Vom Sehen und Wahrnehmen
Barbara Alberts Film „Licht“
Verschwommene, rätselhafte Bilder erscheinen auf der Leinwand. Es folgt eine Nahaufnahme von einer jungen Frau, die mit turmhoher Perücke in Rokoko-Garderobe an einem Klavier sitzt. Ihre Augen sind gerötet, entzündet und verdreht, sofort ist zu bemerken, dass mit ihrem Sehen etwas nicht stimmt. Zu hören ist indes ein virtuoses Klavierspiel. In den anschließenden Applaus mischen sich dann mahnende Worte: „Nicht so wackeln! Du wackelst schon wieder!“Dazu sind die Reaktionen der Zuhörer zu sehen, sie reichen von Faszination über Mitleid bis hin zu Spott. Bei der jungen Frau handelt es sich um Maria Theresia von Paradis (Maria Dragus), die von ihren Eltern der Wiener Gesellschaft vorgeführt wird. Sie gilt als Wunderkind – und weil sie nicht nur talentiert, sondern auch blind ist, bekommt sie von der Kaiserin Maria Theresia eine Gnadenrente. Im Alter von drei Jahren konnte sie plötzlich nicht mehr sehen, seither haben ihre Eltern sie zu verschiedensten Behandlungen geschickt, die bisher erfolglos waren, und lediglich zu Nebenwirkungen wie eitrigen Ekzemen auf dem Kopf führten. Nun wird sie von ihren Eltern zur Kur in das Palais von Franz Anton Mesmer (Devid Striesow) gebracht, der mit einer Behandlung mit magnetischem Fluidum – einer unsichtbaren Flüssigkeit – Besserung verspricht. Manchen gilt er als Scharlatan, tatsächlich aber verbessert sich Resis Zustand. Sie beginnt, Gegenstände, Formen und Farben wahrzunehmen. Jedoch scheint sie mit zunehmender Sehkraft die Virtuosität ihres Klavierspiels zu verlieren.

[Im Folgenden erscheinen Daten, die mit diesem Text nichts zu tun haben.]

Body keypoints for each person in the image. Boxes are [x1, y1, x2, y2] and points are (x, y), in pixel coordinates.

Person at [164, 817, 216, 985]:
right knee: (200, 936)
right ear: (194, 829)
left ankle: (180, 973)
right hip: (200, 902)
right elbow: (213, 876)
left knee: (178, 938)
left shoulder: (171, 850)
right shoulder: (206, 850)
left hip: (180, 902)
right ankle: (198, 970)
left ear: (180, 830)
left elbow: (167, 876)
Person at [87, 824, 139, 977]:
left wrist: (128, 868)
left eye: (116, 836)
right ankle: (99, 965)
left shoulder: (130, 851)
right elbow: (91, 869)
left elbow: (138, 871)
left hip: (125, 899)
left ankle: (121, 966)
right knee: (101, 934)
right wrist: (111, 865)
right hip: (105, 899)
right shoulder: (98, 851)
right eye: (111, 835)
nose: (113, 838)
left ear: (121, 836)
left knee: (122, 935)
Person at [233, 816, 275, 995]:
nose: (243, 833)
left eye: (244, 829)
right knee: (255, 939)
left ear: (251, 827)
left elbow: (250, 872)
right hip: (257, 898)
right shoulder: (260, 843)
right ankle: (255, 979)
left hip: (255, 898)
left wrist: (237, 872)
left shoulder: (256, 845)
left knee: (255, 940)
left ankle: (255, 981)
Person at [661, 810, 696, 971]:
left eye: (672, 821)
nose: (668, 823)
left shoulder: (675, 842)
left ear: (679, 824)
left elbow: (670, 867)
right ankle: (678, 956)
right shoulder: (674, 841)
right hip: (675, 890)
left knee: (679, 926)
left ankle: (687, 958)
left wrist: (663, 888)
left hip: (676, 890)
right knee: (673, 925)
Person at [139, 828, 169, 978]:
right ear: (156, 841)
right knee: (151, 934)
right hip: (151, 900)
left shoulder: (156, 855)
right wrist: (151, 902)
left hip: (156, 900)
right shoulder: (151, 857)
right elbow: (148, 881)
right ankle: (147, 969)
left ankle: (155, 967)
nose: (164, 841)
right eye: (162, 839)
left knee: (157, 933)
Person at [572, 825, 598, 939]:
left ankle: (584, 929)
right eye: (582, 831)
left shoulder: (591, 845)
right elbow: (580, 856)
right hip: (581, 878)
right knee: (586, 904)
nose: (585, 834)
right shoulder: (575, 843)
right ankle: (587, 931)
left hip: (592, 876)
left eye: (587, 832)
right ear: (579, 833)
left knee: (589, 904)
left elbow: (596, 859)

„Wer nicht sehen kann, wird nicht gesehen. Wer nicht gesehen wird, wird auch nicht gehört“, verkündet Resi zu Beginn der Behandlung überzeugt – und dieser Film führt schmerzlich vor, wie sehr es auf ihr Leben zutrifft. Immer wieder wird über sie gesprochen, als sei sie gar nicht da. Jeder gibt ihr das Gefühl, dass sie lediglich aufgrund ihres Klavierspiels etwas wert sei – ihrem Vater geht es um die Gnadenpension, ihrer Mutter um das Ansehen der Leute. Erst durch die Kur begegnet sie anderen Menschen, der gleichaltrigen Agnes (Maresi Riegner) etwa, die ihr als Kammerzofe hilft und eine Freundin wird, und auch Mesmer selbst, der mit Handbewegungen und Gruppensitzungen wenigstens dafür sorgt, dass Resi sich entspannt. Darüber hinaus verweist Regisseurin Barbara Albert aber immer auch darauf, dass es nicht nur Resis Blindheit ist, die dafür sorgt, dass sie nicht wahrgenommen wird: Agnes ist als Dienerin ebenfalls unsichtbar für viele, sie muss die Übergriffe höhergestellter Männer stumm ertragen und letztlich die Konsequenzen alleine hinnehmen. Hier mischt sich der Blick auf die hierarchische Gesellschaft und den Realismus der Zeit mit den verschwommenen Aufnahmen von Resis ersten Blicken, hier zeigt sich deutlich die Stärke der Inszenierung, in der Kostüm, Maske und Ausstattung die Zeit vortrefflich einfangen, ohne im Pomp zu schwelgen, und die Kamera auf Unterschiede in Stand und Wahrnehmung aufmerksam macht. Damit wird „Licht“zu einem interessanten Film über die Emanzipation einer Frau, die versucht, sich aus dem Korsett der Zeit zu befreien.
Barbara Albert widmet sich in „Licht“einer Episode aus dem Leben der Pianistin und Komponistin Maria Theresia von Paradis.